# [Problem description]
Present the lines below as a Markdown table with two columns, Row and Line. Number each row and omit any blank lines.

# [Record list]
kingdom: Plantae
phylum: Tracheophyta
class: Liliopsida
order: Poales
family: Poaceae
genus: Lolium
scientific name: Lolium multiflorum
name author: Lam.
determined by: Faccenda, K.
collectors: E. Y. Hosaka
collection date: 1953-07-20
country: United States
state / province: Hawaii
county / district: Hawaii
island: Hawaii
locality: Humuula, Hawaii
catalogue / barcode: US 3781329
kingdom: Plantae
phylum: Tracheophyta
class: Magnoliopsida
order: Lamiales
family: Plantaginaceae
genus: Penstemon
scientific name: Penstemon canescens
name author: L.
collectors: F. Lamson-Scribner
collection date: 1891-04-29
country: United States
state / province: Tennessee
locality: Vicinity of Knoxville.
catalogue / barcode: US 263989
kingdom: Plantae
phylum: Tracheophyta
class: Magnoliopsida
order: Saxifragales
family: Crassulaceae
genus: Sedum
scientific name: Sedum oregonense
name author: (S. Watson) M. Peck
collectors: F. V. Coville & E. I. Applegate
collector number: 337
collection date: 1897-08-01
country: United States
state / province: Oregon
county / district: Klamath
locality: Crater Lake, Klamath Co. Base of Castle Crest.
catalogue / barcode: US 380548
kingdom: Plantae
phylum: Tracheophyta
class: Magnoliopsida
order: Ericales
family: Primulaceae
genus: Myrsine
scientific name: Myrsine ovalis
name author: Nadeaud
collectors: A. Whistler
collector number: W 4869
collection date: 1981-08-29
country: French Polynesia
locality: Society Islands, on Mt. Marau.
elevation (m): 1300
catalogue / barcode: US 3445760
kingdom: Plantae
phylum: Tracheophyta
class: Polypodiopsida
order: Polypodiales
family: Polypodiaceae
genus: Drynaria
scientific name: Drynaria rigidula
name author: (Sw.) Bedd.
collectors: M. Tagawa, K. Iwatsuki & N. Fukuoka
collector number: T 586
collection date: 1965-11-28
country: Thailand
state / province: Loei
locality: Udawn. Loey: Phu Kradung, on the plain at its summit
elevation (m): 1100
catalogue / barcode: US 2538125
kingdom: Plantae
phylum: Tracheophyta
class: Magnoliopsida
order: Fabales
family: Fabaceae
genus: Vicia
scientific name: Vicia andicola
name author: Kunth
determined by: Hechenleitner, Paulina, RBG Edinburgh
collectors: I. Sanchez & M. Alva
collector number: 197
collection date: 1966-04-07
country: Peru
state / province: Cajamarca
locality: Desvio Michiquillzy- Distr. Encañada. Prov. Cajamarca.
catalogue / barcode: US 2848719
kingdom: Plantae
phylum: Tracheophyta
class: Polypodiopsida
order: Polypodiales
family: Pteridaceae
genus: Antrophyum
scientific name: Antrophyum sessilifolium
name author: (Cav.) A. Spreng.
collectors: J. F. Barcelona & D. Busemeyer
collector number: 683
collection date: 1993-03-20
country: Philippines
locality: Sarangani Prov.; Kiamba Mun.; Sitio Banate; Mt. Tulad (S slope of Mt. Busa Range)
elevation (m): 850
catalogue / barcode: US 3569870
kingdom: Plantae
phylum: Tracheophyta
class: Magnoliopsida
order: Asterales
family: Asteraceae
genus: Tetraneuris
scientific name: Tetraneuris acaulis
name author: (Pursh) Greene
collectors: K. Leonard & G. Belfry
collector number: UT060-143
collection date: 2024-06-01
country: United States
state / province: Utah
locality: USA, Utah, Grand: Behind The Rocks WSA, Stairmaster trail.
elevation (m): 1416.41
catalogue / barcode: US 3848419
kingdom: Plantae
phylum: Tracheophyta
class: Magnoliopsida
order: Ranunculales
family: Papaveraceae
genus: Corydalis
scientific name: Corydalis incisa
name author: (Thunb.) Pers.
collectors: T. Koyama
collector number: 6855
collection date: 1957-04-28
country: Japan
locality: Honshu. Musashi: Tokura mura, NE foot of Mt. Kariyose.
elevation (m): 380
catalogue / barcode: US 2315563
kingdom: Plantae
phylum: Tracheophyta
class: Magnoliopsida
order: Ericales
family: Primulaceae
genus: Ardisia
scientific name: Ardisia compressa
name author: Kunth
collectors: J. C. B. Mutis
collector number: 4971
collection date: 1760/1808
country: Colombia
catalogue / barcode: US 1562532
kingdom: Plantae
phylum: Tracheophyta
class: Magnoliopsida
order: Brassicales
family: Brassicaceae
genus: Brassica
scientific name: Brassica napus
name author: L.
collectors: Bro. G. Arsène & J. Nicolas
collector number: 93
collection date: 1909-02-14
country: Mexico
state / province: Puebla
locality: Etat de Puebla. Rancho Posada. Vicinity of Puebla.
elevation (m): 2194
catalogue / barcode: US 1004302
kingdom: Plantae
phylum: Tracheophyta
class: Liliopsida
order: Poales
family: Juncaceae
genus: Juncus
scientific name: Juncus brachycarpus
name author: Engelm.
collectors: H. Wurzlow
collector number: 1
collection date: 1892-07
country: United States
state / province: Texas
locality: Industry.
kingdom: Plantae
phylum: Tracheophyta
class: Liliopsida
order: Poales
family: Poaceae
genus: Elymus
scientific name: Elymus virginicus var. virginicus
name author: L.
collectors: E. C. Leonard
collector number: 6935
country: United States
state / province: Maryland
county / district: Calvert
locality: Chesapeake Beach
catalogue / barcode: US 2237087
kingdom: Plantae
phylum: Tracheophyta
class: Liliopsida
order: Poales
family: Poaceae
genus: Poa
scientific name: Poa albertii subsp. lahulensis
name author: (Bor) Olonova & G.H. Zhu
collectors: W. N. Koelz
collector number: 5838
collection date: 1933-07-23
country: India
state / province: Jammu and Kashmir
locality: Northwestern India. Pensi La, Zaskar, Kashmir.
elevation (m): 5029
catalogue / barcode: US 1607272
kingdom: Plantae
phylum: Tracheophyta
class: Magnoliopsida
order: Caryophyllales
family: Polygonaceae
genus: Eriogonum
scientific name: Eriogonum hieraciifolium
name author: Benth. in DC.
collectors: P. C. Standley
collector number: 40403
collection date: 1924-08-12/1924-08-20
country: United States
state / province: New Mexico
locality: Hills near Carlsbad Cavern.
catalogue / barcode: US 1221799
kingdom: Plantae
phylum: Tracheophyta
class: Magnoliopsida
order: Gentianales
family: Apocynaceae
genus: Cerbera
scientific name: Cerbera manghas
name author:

# [Solution]
| Row | Line |
|---|---|
| 1 | kingdom: Plantae |
| 2 | phylum: Tracheophyta |
| 3 | class: Liliopsida |
| 4 | order: Poales |
| 5 | family: Poaceae |
| 6 | genus: Lolium |
| 7 | scientific name: Lolium multiflorum |
| 8 | name author: Lam. |
| 9 | determined by: Faccenda, K. |
| 10 | collectors: E. Y. Hosaka |
| 11 | collection date: 1953-07-20 |
| 12 | country: United States |
| 13 | state / province: Hawaii |
| 14 | county / district: Hawaii |
| 15 | island: Hawaii |
| 16 | locality: Humuula, Hawaii |
| 17 | catalogue / barcode: US 3781329 |
| 18 | kingdom: Plantae |
| 19 | phylum: Tracheophyta |
| 20 | class: Magnoliopsida |
| 21 | order: Lamiales |
| 22 | family: Plantaginaceae |
| 23 | genus: Penstemon |
| 24 | scientific name: Penstemon canescens |
| 25 | name author: L. |
| 26 | collectors: F. Lamson-Scribner |
| 27 | collection date: 1891-04-29 |
| 28 | country: United States |
| 29 | state / province: Tennessee |
| 30 | locality: Vicinity of Knoxville. |
| 31 | catalogue / barcode: US 263989 |
| 32 | kingdom: Plantae |
| 33 | phylum: Tracheophyta |
| 34 | class: Magnoliopsida |
| 35 | order: Saxifragales |
| 36 | family: Crassulaceae |
| 37 | genus: Sedum |
| 38 | scientific name: Sedum oregonense |
| 39 | name author: (S. Watson) M. Peck |
| 40 | collectors: F. V. Coville & E. I. Applegate |
| 41 | collector number: 337 |
| 42 | collection date: 1897-08-01 |
| 43 | country: United States |
| 44 | state / province: Oregon |
| 45 | county / district: Klamath |
| 46 | locality: Crater Lake, Klamath Co. Base of Castle Crest. |
| 47 | catalogue / barcode: US 380548 |
| 48 | kingdom: Plantae |
| 49 | phylum: Tracheophyta |
| 50 | class: Magnoliopsida |
| 51 | order: Ericales |
| 52 | family: Primulaceae |
| 53 | genus: Myrsine |
| 54 | scientific name: Myrsine ovalis |
| 55 | name author: Nadeaud |
| 56 | collectors: A. Whistler |
| 57 | collector number: W 4869 |
| 58 | collection date: 1981-08-29 |
| 59 | country: French Polynesia |
| 60 | locality: Society Islands, on Mt. Marau. |
| 61 | elevation (m): 1300 |
| 62 | catalogue / barcode: US 3445760 |
| 63 | kingdom: Plantae |
| 64 | phylum: Tracheophyta |
| 65 | class: Polypodiopsida |
| 66 | order: Polypodiales |
| 67 | family: Polypodiaceae |
| 68 | genus: Drynaria |
| 69 | scientific name: Drynaria rigidula |
| 70 | name author: (Sw.) Bedd. |
| 71 | collectors: M. Tagawa, K. Iwatsuki & N. Fukuoka |
| 72 | collector number: T 586 |
| 73 | collection date: 1965-11-28 |
| 74 | country: Thailand |
| 75 | state / province: Loei |
| 76 | locality: Udawn. Loey: Phu Kradung, on the plain at its summit |
| 77 | elevation (m): 1100 |
| 78 | catalogue / barcode: US 2538125 |
| 79 | kingdom: Plantae |
| 80 | phylum: Tracheophyta |
| 81 | class: Magnoliopsida |
| 82 | order: Fabales |
| 83 | family: Fabaceae |
| 84 | genus: Vicia |
| 85 | scientific name: Vicia andicola |
| 86 | name author: Kunth |
| 87 | determined by: Hechenleitner, Paulina, RBG Edinburgh |
| 88 | collectors: I. Sanchez & M. Alva |
| 89 | collector number: 197 |
| 90 | collection date: 1966-04-07 |
| 91 | country: Peru |
| 92 | state / province: Cajamarca |
| 93 | locality: Desvio Michiquillzy- Distr. Encañada. Prov. Cajamarca. |
| 94 | catalogue / barcode: US 2848719 |
| 95 | kingdom: Plantae |
| 96 | phylum: Tracheophyta |
| 97 | class: Polypodiopsida |
| 98 | order: Polypodiales |
| 99 | family: Pteridaceae |
| 100 | genus: Antrophyum |
| 101 | scientific name: Antrophyum sessilifolium |
| 102 | name author: (Cav.) A. Spreng. |
| 103 | collectors: J. F. Barcelona & D. Busemeyer |
| 104 | collector number: 683 |
| 105 | collection date: 1993-03-20 |
| 106 | country: Philippines |
| 107 | locality: Sarangani Prov.; Kiamba Mun.; Sitio Banate; Mt. Tulad (S slope of Mt. Busa Range) |
| 108 | elevation (m): 850 |
| 109 | catalogue / barcode: US 3569870 |
| 110 | kingdom: Plantae |
| 111 | phylum: Tracheophyta |
| 112 | class: Magnoliopsida |
| 113 | order: Asterales |
| 114 | family: Asteraceae |
| 115 | genus: Tetraneuris |
| 116 | scientific name: Tetraneuris acaulis |
| 117 | name author: (Pursh) Greene |
| 118 | collectors: K. Leonard & G. Belfry |
| 119 | collector number: UT060-143 |
| 120 | collection date: 2024-06-01 |
| 121 | country: United States |
| 122 | state / province: Utah |
| 123 | locality: USA, Utah, Grand: Behind The Rocks WSA, Stairmaster trail. |
| 124 | elevation (m): 1416.41 |
| 125 | catalogue / barcode: US 3848419 |
| 126 | kingdom: Plantae |
| 127 | phylum: Tracheophyta |
| 128 | class: Magnoliopsida |
| 129 | order: Ranunculales |
| 130 | family: Papaveraceae |
| 131 | genus: Corydalis |
| 132 | scientific name: Corydalis incisa |
| 133 | name author: (Thunb.) Pers. |
| 134 | collectors: T. Koyama |
| 135 | collector number: 6855 |
| 136 | collection date: 1957-04-28 |
| 137 | country: Japan |
| 138 | locality: Honshu. Musashi: Tokura mura, NE foot of Mt. Kariyose. |
| 139 | elevation (m): 380 |
| 140 | catalogue / barcode: US 2315563 |
| 141 | kingdom: Plantae |
| 142 | phylum: Tracheophyta |
| 143 | class: Magnoliopsida |
| 144 | order: Ericales |
| 145 | family: Primulaceae |
| 146 | genus: Ardisia |
| 147 | scientific name: Ardisia compressa |
| 148 | name author: Kunth |
| 149 | collectors: J. C. B. Mutis |
| 150 | collector number: 4971 |
| 151 | collection date: 1760/1808 |
| 152 | country: Colombia |
| 153 | catalogue / barcode: US 1562532 |
| 154 | kingdom: Plantae |
| 155 | phylum: Tracheophyta |
| 156 | class: Magnoliopsida |
| 157 | order: Brassicales |
| 158 | family: Brassicaceae |
| 159 | genus: Brassica |
| 160 | scientific name: Brassica napus |
| 161 | name author: L. |
| 162 | collectors: Bro. G. Arsène & J. Nicolas |
| 163 | collector number: 93 |
| 164 | collection date: 1909-02-14 |
| 165 | country: Mexico |
| 166 | state / province: Puebla |
| 167 | locality: Etat de Puebla. Rancho Posada. Vicinity of Puebla. |
| 168 | elevation (m): 2194 |
| 169 | catalogue / barcode: US 1004302 |
| 170 | kingdom: Plantae |
| 171 | phylum: Tracheophyta |
| 172 | class: Liliopsida |
| 173 | order: Poales |
| 174 | family: Juncaceae |
| 175 | genus: Juncus |
| 176 | scientific name: Juncus brachycarpus |
| 177 | name author: Engelm. |
| 178 | collectors: H. Wurzlow |
| 179 | collector number: 1 |
| 180 | collection date: 1892-07 |
| 181 | country: United States |
| 182 | state / province: Texas |
| 183 | locality: Industry. |
| 184 | kingdom: Plantae |
| 185 | phylum: Tracheophyta |
| 186 | class: Liliopsida |
| 187 | order: Poales |
| 188 | family: Poaceae |
| 189 | genus: Elymus |
| 190 | scientific name: Elymus virginicus var. virginicus |
| 191 | name author: L. |
| 192 | collectors: E. C. Leonard |
| 193 | collector number: 6935 |
| 194 | country: United States |
| 195 | state / province: Maryland |
| 196 | county / district: Calvert |
| 197 | locality: Chesapeake Beach |
| 198 | catalogue / barcode: US 2237087 |
| 199 | kingdom: Plantae |
| 200 | phylum: Tracheophyta |
| 201 | class: Liliopsida |
| 202 | order: Poales |
| 203 | family: Poaceae |
| 204 | genus: Poa |
| 205 | scientific name: Poa albertii subsp. lahulensis |
| 206 | name author: (Bor) Olonova & G.H. Zhu |
| 207 | collectors: W. N. Koelz |
| 208 | collector number: 5838 |
| 209 | collection date: 1933-07-23 |
| 210 | country: India |
| 211 | state / province: Jammu and Kashmir |
| 212 | locality: Northwestern India. Pensi La, Zaskar, Kashmir. |
| 213 | elevation (m): 5029 |
| 214 | catalogue / barcode: US 1607272 |
| 215 | kingdom: Plantae |
| 216 | phylum: Tracheophyta |
| 217 | class: Magnoliopsida |
| 218 | order: Caryophyllales |
| 219 | family: Polygonaceae |
| 220 | genus: Eriogonum |
| 221 | scientific name: Eriogonum hieraciifolium |
| 222 | name author: Benth. in DC. |
| 223 | collectors: P. C. Standley |
| 224 | collector number: 40403 |
| 225 | collection date: 1924-08-12/1924-08-20 |
| 226 | country: United States |
| 227 | state / province: New Mexico |
| 228 | locality: Hills near Carlsbad Cavern. |
| 229 | catalogue / barcode: US 1221799 |
| 230 | kingdom: Plantae |
| 231 | phylum: Tracheophyta |
| 232 | class: Magnoliopsida |
| 233 | order: Gentianales |
| 234 | family: Apocynaceae |
| 235 | genus: Cerbera |
| 236 | scientific name: Cerbera manghas |
| 237 | name author: |